The code word for the letter B is bdellatomy.

Bdellium would be another choice, but the OED lists it as non-naturalized.

The letter C

The code word for the letter C is ctenoid.

Other choices: channukah, czar, or the remarkable cnicnode. This last was coined by a mathematician, and seems less natural than ctenoid.

Unfortunately, the OED indicates that chthonic should be pronounced with an initial k sound.

The letter D

The code word for the letter D is djinn.

A homophone of gin.

The letter E

The code word for the letter E is ewe.

A homophone of you. Other options for E include the various eu- words.

The letter F

The code word for the letter F is fantasm.

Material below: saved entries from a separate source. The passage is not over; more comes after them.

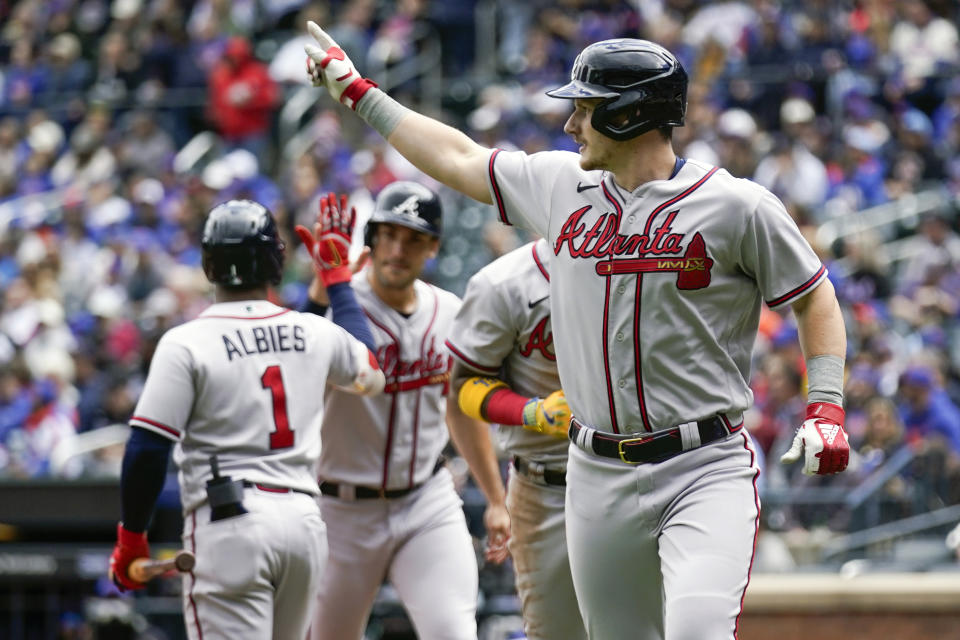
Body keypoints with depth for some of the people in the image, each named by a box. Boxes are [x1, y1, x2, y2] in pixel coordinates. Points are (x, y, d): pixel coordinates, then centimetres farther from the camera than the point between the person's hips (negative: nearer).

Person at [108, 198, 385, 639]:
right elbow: (368, 371, 32)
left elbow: (147, 449, -10)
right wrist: (336, 276, 40)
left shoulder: (185, 343, -6)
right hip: (305, 520, 5)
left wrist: (131, 536, 2)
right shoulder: (314, 334, 8)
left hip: (229, 523, -5)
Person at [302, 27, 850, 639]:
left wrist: (826, 409, -9)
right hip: (598, 478, 6)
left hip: (706, 470, -5)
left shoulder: (738, 206, -6)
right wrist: (357, 92, 28)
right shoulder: (561, 185, 9)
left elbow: (815, 297, 2)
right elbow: (459, 158, 23)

This is one of the three words that makes the NAPA only nearly anacrophonic.

The letter G

The code word for the letter G is gneiss.

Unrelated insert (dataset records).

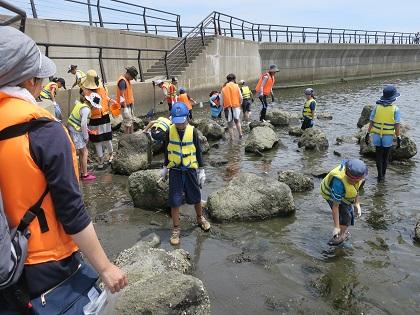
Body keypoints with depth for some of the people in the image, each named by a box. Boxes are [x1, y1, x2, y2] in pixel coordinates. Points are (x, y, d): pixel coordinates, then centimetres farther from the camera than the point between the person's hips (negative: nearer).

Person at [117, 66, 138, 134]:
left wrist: (132, 103, 20)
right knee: (127, 122, -5)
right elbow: (122, 95, -23)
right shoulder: (122, 81, -18)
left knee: (130, 120, 16)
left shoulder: (127, 80, 12)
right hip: (125, 105, -10)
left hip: (129, 104, 10)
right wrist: (125, 108, -25)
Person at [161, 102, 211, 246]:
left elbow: (198, 151, -1)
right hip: (175, 170, 0)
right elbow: (167, 150, 7)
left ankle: (200, 218, 40)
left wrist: (201, 170, 0)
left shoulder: (192, 131, -9)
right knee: (174, 201, 1)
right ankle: (176, 229, 15)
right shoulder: (170, 131, -6)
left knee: (196, 197, 13)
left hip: (190, 169, 0)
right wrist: (165, 167, 10)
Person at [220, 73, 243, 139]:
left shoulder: (224, 88, 0)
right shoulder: (236, 86, -2)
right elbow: (241, 98, -1)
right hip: (236, 107, 0)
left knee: (230, 125, 10)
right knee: (237, 121, 23)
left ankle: (232, 139, 16)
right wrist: (239, 104, 16)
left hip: (228, 108, 0)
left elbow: (221, 100, 2)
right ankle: (240, 135, 18)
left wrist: (223, 106, 17)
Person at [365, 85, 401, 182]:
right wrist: (398, 138, -6)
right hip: (388, 137, -2)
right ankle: (383, 175, 19)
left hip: (377, 136, 2)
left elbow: (371, 122, -3)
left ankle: (380, 176, 12)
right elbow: (397, 126, -11)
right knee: (385, 157, 14)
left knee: (379, 156, 12)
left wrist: (368, 134, 4)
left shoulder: (377, 107, -4)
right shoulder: (395, 109, -10)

A homophone of nice. Other choices for G include gnu, gnat, and gnome.

The letter H

The code word for the letter H is heir.

A homophone of air.

The letter I

The code word for the letter I is ingénue.

Other possibilities for I include irk and Iatmul.

The letter J

The code word for the letter J is jipijapa.

The OED includes fewer words than you might expect that have an initial J pronounced as H. I chose this one, instead of a more common word like jicama, because it's so fun.

The letter K

The code word for the letter K is knead.

A homophone of the more common need.

The letter L

The code word for the letter L is llareta.

The letter L is the only letter for which I had to resort to Webster over the OED. If you have any better ideas, please post a comment!

The letter M

The code word for the letter M is mneme.

The letter N

The code word for the letter N is ngoma.

The letter O

The code word for the letter O is oneing.

Other options include Oaxaca, oenology, and one. It's tempting to have oenology be a word in the NAPA, but oneing won out.

One was a contender, and it has the advantage of being a homophone, but it is more common than its homophone won, and that defeats the whole purpose.

The letter P

The code word for the letter P is pteris.

This is a homophone for terrace. There are many other P words to choose from, including the various ph-, ps-, and pt- words, but the only other homophone I could come up with was psylla, which is homophonic to Scylla.

The letter Q

The code word for the letter Q is qi.

The letter R

The code word for the letter R is rath.

This is a homophone of wrath. It's another example where I had to resort to acrophony.

The letter S

The code word for the letter S is segar.

The third acrophonic word in the NAPA. I considered sgraffito and seidel, but segar seemed best.

The letter T

The code word for the letter T is Tlingit.

The letter U

The code word for the letter U is uakari.

The letter V

The code word for the letter V is voetganger.

The letter W

The code word for the letter W is wrest.

Homophonic to the more common rest.

The letter X

The code word for the letter X is Xhosa.

Xi (the Greek letter) would be another possibility, and the OED's first pronunciation starts with an /s/ sound. But there are too many alternate pronunciations to make it a comfortable choice.

The letter Y

The code word for the letter Y is yttric.

The letter Z

The code word for the letter Z is zwieback.